# DATA EXTRACT
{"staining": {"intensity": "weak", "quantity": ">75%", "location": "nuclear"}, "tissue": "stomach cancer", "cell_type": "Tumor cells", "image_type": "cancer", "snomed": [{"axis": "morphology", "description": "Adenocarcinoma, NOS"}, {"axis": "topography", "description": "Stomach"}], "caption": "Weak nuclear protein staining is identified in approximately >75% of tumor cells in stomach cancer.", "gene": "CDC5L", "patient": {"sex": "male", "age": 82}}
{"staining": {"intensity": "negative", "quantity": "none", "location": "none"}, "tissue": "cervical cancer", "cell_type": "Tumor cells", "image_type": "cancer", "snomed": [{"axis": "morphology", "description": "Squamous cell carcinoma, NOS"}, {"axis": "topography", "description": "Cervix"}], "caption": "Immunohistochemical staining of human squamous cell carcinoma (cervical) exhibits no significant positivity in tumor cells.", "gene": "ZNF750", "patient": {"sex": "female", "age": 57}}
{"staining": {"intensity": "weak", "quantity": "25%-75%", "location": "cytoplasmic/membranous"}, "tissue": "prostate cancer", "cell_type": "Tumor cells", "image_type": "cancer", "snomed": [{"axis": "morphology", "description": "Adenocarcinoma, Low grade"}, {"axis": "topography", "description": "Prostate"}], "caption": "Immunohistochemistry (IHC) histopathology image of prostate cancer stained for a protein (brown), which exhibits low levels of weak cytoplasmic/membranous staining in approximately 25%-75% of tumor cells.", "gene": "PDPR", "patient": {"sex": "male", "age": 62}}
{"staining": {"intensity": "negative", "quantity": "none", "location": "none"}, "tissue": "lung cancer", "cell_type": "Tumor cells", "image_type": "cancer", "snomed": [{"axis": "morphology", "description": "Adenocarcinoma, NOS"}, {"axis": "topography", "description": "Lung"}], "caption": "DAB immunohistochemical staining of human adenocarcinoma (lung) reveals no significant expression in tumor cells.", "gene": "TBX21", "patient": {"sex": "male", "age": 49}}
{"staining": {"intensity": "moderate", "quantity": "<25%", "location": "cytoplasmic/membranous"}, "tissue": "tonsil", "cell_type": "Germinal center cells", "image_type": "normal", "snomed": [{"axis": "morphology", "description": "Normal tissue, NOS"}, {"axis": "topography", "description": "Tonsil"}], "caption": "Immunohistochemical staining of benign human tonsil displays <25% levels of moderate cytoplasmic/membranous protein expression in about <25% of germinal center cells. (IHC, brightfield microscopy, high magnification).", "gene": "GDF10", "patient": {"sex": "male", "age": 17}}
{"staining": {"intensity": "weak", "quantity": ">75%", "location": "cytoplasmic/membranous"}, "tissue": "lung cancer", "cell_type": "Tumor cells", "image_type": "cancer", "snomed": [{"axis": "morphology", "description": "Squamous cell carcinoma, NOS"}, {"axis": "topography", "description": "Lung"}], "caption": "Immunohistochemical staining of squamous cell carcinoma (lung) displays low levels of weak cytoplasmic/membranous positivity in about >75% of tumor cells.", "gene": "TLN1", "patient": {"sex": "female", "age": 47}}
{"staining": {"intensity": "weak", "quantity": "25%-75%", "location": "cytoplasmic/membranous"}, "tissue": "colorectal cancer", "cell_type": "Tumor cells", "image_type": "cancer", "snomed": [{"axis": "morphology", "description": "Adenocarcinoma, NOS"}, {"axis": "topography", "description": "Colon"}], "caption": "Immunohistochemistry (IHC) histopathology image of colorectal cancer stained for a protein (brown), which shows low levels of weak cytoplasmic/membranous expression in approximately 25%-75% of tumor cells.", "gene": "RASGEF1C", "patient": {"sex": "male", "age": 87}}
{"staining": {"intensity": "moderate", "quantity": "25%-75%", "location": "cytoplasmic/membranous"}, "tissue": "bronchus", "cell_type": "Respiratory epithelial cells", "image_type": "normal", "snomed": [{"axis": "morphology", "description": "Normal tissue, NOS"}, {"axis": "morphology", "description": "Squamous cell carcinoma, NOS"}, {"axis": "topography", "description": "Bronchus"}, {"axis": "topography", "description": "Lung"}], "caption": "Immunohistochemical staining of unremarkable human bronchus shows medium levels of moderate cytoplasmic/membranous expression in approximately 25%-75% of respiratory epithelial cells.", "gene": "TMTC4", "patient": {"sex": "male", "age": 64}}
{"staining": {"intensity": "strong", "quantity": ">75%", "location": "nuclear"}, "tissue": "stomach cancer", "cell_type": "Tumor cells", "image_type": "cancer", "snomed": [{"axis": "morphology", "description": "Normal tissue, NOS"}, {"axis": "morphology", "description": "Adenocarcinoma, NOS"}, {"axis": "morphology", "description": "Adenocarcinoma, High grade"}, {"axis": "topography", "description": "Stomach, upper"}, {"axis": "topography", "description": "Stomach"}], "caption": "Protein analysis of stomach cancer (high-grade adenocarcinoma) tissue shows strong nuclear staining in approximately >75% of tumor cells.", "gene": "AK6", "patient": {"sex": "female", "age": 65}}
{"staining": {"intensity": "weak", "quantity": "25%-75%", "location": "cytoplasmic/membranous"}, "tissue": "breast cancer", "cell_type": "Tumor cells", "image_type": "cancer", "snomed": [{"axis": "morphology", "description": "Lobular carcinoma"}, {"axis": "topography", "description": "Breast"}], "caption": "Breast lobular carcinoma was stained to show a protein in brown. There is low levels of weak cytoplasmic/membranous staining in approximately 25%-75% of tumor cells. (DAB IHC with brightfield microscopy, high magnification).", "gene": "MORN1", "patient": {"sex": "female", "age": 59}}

# THE TASK
The entries are to be transcribed exactly, each line in full.

# OUTPUT
{"staining": {"intensity": "weak", "quantity": ">75%", "location": "nuclear"}, "tissue": "stomach cancer", "cell_type": "Tumor cells", "image_type": "cancer", "snomed": [{"axis": "morphology", "description": "Adenocarcinoma, NOS"}, {"axis": "topography", "description": "Stomach"}], "caption": "Weak nuclear protein staining is identified in approximately >75% of tumor cells in stomach cancer.", "gene": "CDC5L", "patient": {"sex": "male", "age": 82}}
{"staining": {"intensity": "negative", "quantity": "none", "location": "none"}, "tissue": "cervical cancer", "cell_type": "Tumor cells", "image_type": "cancer", "snomed": [{"axis": "morphology", "description": "Squamous cell carcinoma, NOS"}, {"axis": "topography", "description": "Cervix"}], "caption": "Immunohistochemical staining of human squamous cell carcinoma (cervical) exhibits no significant positivity in tumor cells.", "gene": "ZNF750", "patient": {"sex": "female", "age": 57}}
{"staining": {"intensity": "weak", "quantity": "25%-75%", "location": "cytoplasmic/membranous"}, "tissue": "prostate cancer", "cell_type": "Tumor cells", "image_type": "cancer", "snomed": [{"axis": "morphology", "description": "Adenocarcinoma, Low grade"}, {"axis": "topography", "description": "Prostate"}], "caption": "Immunohistochemistry (IHC) histopathology image of prostate cancer stained for a protein (brown), which exhibits low levels of weak cytoplasmic/membranous staining in approximately 25%-75% of tumor cells.", "gene": "PDPR", "patient": {"sex": "male", "age": 62}}
{"staining": {"intensity": "negative", "quantity": "none", "location": "none"}, "tissue": "lung cancer", "cell_type": "Tumor cells", "image_type": "cancer", "snomed": [{"axis": "morphology", "description": "Adenocarcinoma, NOS"}, {"axis": "topography", "description": "Lung"}], "caption": "DAB immunohistochemical staining of human adenocarcinoma (lung) reveals no significant expression in tumor cells.", "gene": "TBX21", "patient": {"sex": "male", "age": 49}}
{"staining": {"intensity": "moderate", "quantity": "<25%", "location": "cytoplasmic/membranous"}, "tissue": "tonsil", "cell_type": "Germinal center cells", "image_type": "normal", "snomed": [{"axis": "morphology", "description": "Normal tissue, NOS"}, {"axis": "topography", "description": "Tonsil"}], "caption": "Immunohistochemical staining of benign human tonsil displays <25% levels of moderate cytoplasmic/membranous protein expression in about <25% of germinal center cells. (IHC, brightfield microscopy, high magnification).", "gene": "GDF10", "patient": {"sex": "male", "age": 17}}
{"staining": {"intensity": "weak", "quantity": ">75%", "location": "cytoplasmic/membranous"}, "tissue": "lung cancer", "cell_type": "Tumor cells", "image_type": "cancer", "snomed": [{"axis": "morphology", "description": "Squamous cell carcinoma, NOS"}, {"axis": "topography", "description": "Lung"}], "caption": "Immunohistochemical staining of squamous cell carcinoma (lung) displays low levels of weak cytoplasmic/membranous positivity in about >75% of tumor cells.", "gene": "TLN1", "patient": {"sex": "female", "age": 47}}
{"staining": {"intensity": "weak", "quantity": "25%-75%", "location": "cytoplasmic/membranous"}, "tissue": "colorectal cancer", "cell_type": "Tumor cells", "image_type": "cancer", "snomed": [{"axis": "morphology", "description": "Adenocarcinoma, NOS"}, {"axis": "topography", "description": "Colon"}], "caption": "Immunohistochemistry (IHC) histopathology image of colorectal cancer stained for a protein (brown), which shows low levels of weak cytoplasmic/membranous expression in approximately 25%-75% of tumor cells.", "gene": "RASGEF1C", "patient": {"sex": "male", "age": 87}}
{"staining": {"intensity": "moderate", "quantity": "25%-75%", "location": "cytoplasmic/membranous"}, "tissue": "bronchus", "cell_type": "Respiratory epithelial cells", "image_type": "normal", "snomed": [{"axis": "morphology", "description": "Normal tissue, NOS"}, {"axis": "morphology", "description": "Squamous cell carcinoma, NOS"}, {"axis": "topography", "description": "Bronchus"}, {"axis": "topography", "description": "Lung"}], "caption": "Immunohistochemical staining of unremarkable human bronchus shows medium levels of moderate cytoplasmic/membranous expression in approximately 25%-75% of respiratory epithelial cells.", "gene": "TMTC4", "patient": {"sex": "male", "age": 64}}
{"staining": {"intensity": "strong", "quantity": ">75%", "location": "nuclear"}, "tissue": "stomach cancer", "cell_type": "Tumor cells", "image_type": "cancer", "snomed": [{"axis": "morphology", "description": "Normal tissue, NOS"}, {"axis": "morphology", "description": "Adenocarcinoma, NOS"}, {"axis": "morphology", "description": "Adenocarcinoma, High grade"}, {"axis": "topography", "description": "Stomach, upper"}, {"axis": "topography", "description": "Stomach"}], "caption": "Protein analysis of stomach cancer (high-grade adenocarcinoma) tissue shows strong nuclear staining in approximately >75% of tumor cells.", "gene": "AK6", "patient": {"sex": "female", "age": 65}}
{"staining": {"intensity": "weak", "quantity": "25%-75%", "location": "cytoplasmic/membranous"}, "tissue": "breast cancer", "cell_type": "Tumor cells", "image_type": "cancer", "snomed": [{"axis": "morphology", "description": "Lobular carcinoma"}, {"axis": "topography", "description": "Breast"}], "caption": "Breast lobular carcinoma was stained to show a protein in brown. There is low levels of weak cytoplasmic/membranous staining in approximately 25%-75% of tumor cells. (DAB IHC with brightfield microscopy, high magnification).", "gene": "MORN1", "patient": {"sex": "female", "age": 59}}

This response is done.